_REQUIRED ACTION A_
Reproduce everything in the Resurrection reflection below from "From the beginning" down to "the cultures themselves.".
_REQUIRED ACTION B_
In the Resurrection reflection below, what makes death a universal problem?

_GIVEN PASSAGE_
□ □ □ □ □
The Risen Christ Here and Now: The Feast of the Resurrection
Some members of my household decided to give up sweets for Lent (and it wasn’t my wife and I, because we know better). So over the course of those 40 days a strange new post-dinner ritual emerged in our home. After dinner, our two children (ages 10 and 5) would clear their plates, and then do this sort of aimless zombie walk around the kitchen. They would open a drawer, look in the fridge, or just stand there with a faraway look in their eyes as if life had nothing left to offer them.
Such is Lent. If taken seriously, it can be a very enlightening time. Our fasting disciplines highlight for us just how attached we are to the many and various “wants” in our lives.
We all have them… things that we want. We all have different wants. But perhaps the most universal human “want” is life itself. On a very basic level, I think we’d all agree that we want to live. This universal desire to live makes death a universal problem.
From the beginning of time, cultures have puzzled over the mystery of death, and questions of what happens next. Over time, the answers to these questions were as varied as the cultures themselves.
One nation in particular grew firmly in their belief that a time would come, at the end of the age, when God would raise them from the dead. This nation was Israel, and this God was Yahweh.
It is a matter of historical record that the Jews of Jesus’ day believed firmly in the resurrection of the dead. Jesus’ own disciples believed in the resurrection of the dead.
□ □ □ □ □
Saved data entries
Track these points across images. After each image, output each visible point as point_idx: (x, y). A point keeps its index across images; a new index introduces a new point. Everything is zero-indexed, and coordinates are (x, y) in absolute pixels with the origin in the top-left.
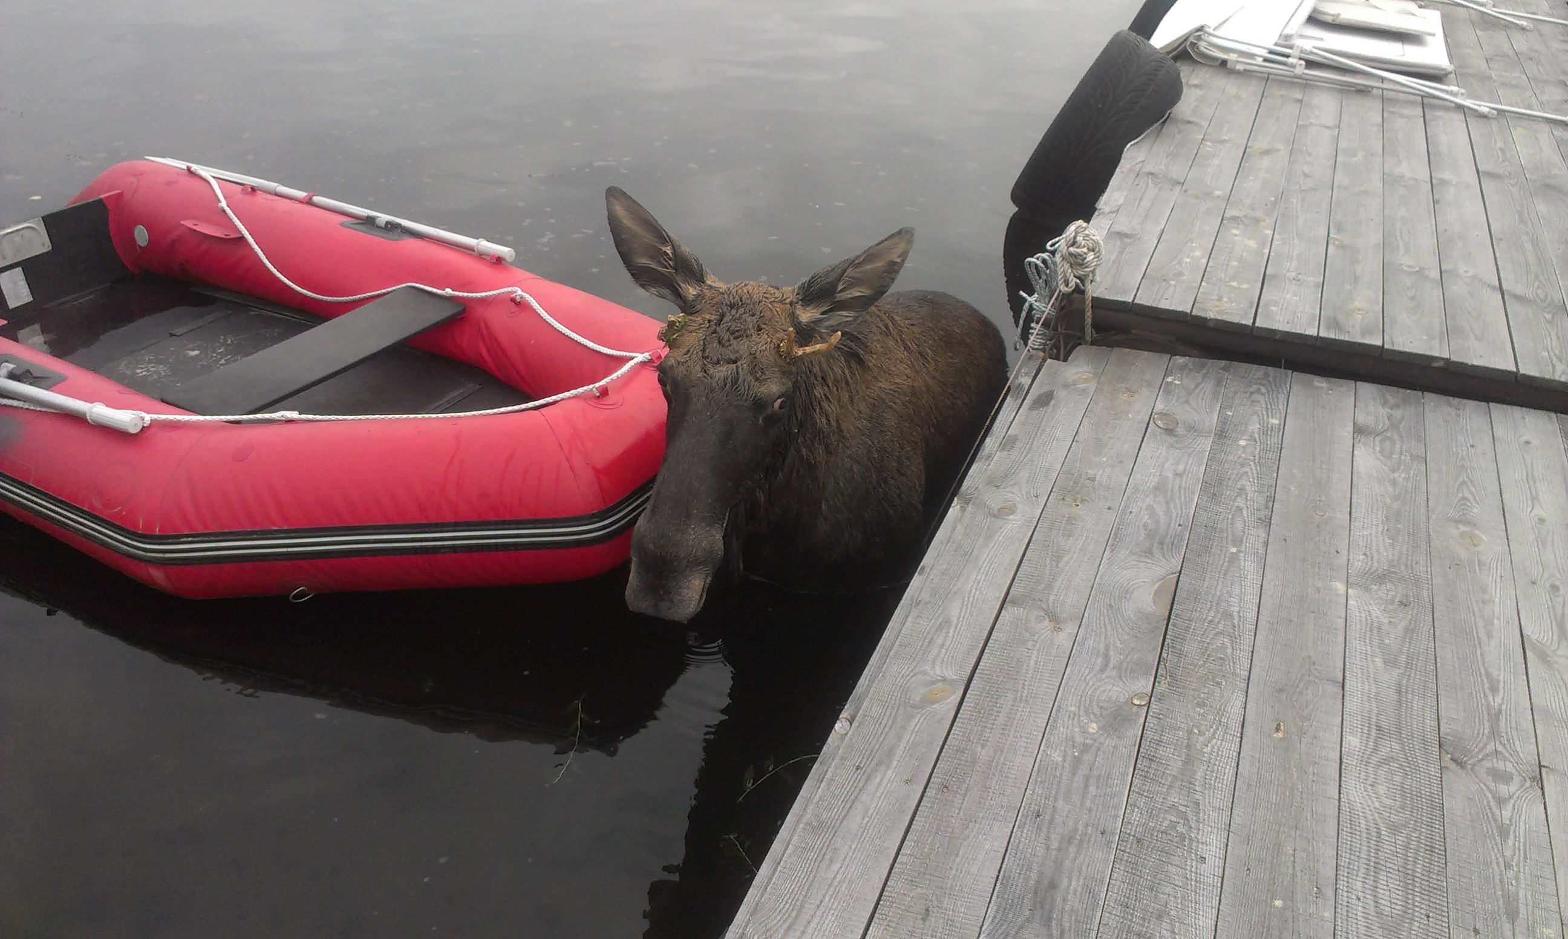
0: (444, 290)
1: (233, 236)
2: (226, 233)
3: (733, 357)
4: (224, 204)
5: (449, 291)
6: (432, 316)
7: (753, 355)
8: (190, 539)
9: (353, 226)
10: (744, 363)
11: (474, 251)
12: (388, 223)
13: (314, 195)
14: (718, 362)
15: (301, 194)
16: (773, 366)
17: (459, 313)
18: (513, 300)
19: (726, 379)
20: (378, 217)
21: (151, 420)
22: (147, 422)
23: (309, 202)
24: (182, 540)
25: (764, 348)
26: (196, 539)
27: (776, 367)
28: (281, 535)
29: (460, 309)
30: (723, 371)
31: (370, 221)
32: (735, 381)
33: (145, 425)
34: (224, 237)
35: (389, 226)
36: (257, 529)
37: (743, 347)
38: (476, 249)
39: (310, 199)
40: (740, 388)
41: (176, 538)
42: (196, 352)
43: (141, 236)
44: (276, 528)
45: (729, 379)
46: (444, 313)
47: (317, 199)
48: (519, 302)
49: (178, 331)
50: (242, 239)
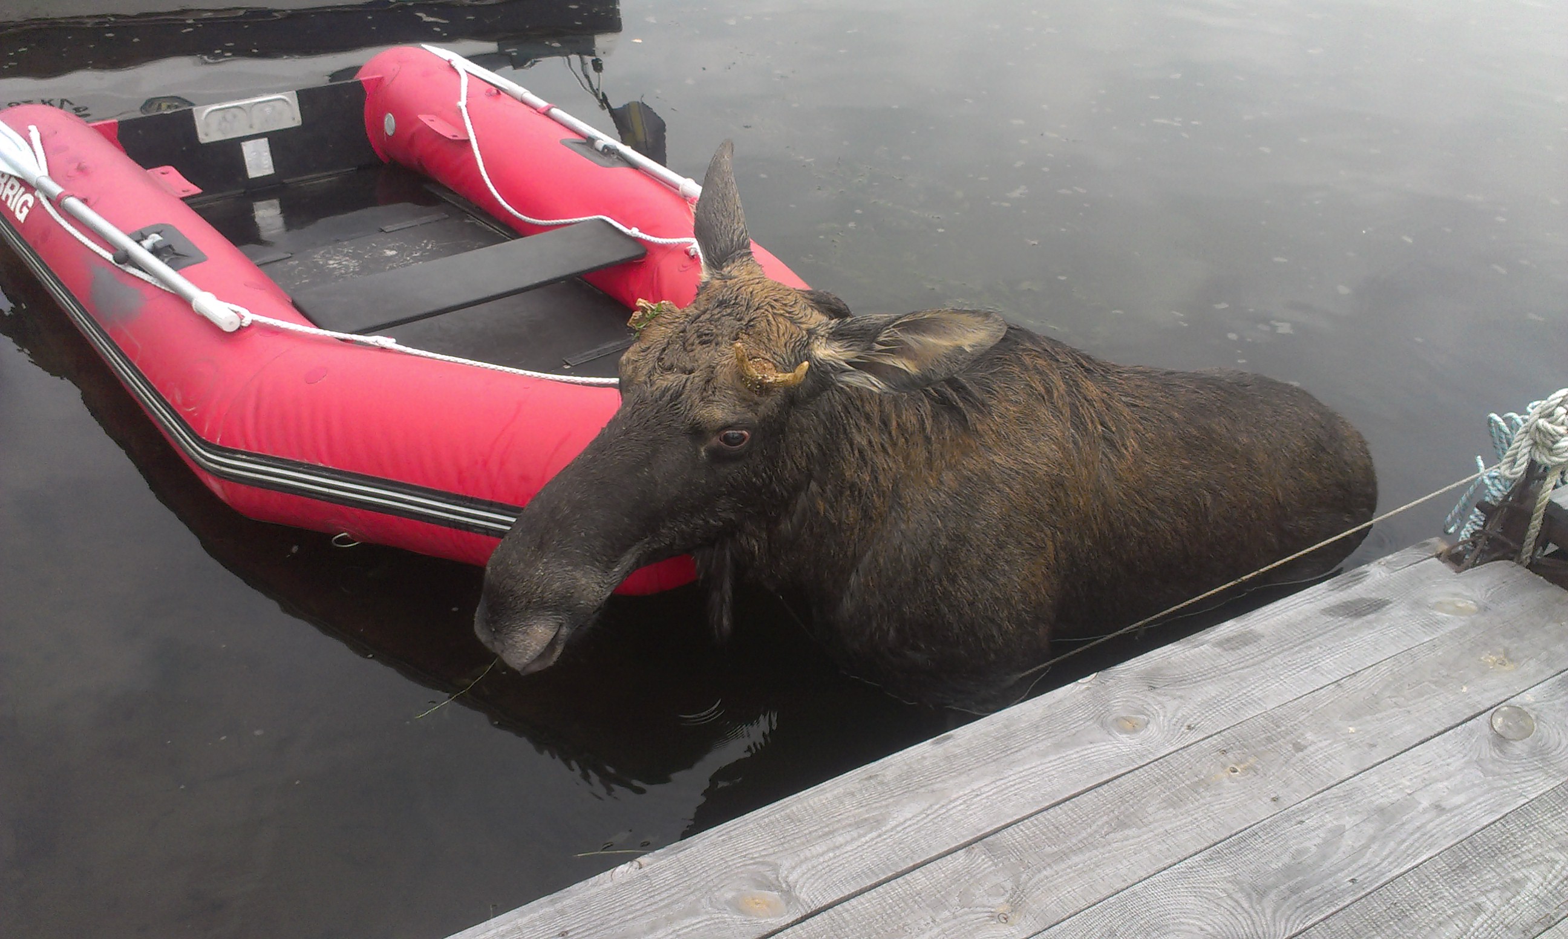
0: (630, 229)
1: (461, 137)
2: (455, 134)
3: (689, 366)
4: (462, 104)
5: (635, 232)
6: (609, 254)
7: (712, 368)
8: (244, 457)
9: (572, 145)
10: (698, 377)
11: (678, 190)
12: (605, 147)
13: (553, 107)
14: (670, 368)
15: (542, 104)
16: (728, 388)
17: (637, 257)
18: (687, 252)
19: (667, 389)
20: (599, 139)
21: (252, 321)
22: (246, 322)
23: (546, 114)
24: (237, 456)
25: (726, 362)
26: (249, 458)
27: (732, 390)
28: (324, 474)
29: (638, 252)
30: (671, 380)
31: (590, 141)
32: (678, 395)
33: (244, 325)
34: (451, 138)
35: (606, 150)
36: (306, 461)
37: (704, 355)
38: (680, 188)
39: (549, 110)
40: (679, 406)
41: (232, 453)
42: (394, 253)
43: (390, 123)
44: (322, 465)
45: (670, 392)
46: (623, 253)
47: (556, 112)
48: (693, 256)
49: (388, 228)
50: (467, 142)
□ □ □ □ □
_SOLUTION A_
From the beginning of time, cultures have puzzled over the mystery of death, and questions of what happens next. Over time, the answers to these questions were as varied as the cultures themselves.

_SOLUTION B_
The universal human desire to live makes death a universal problem.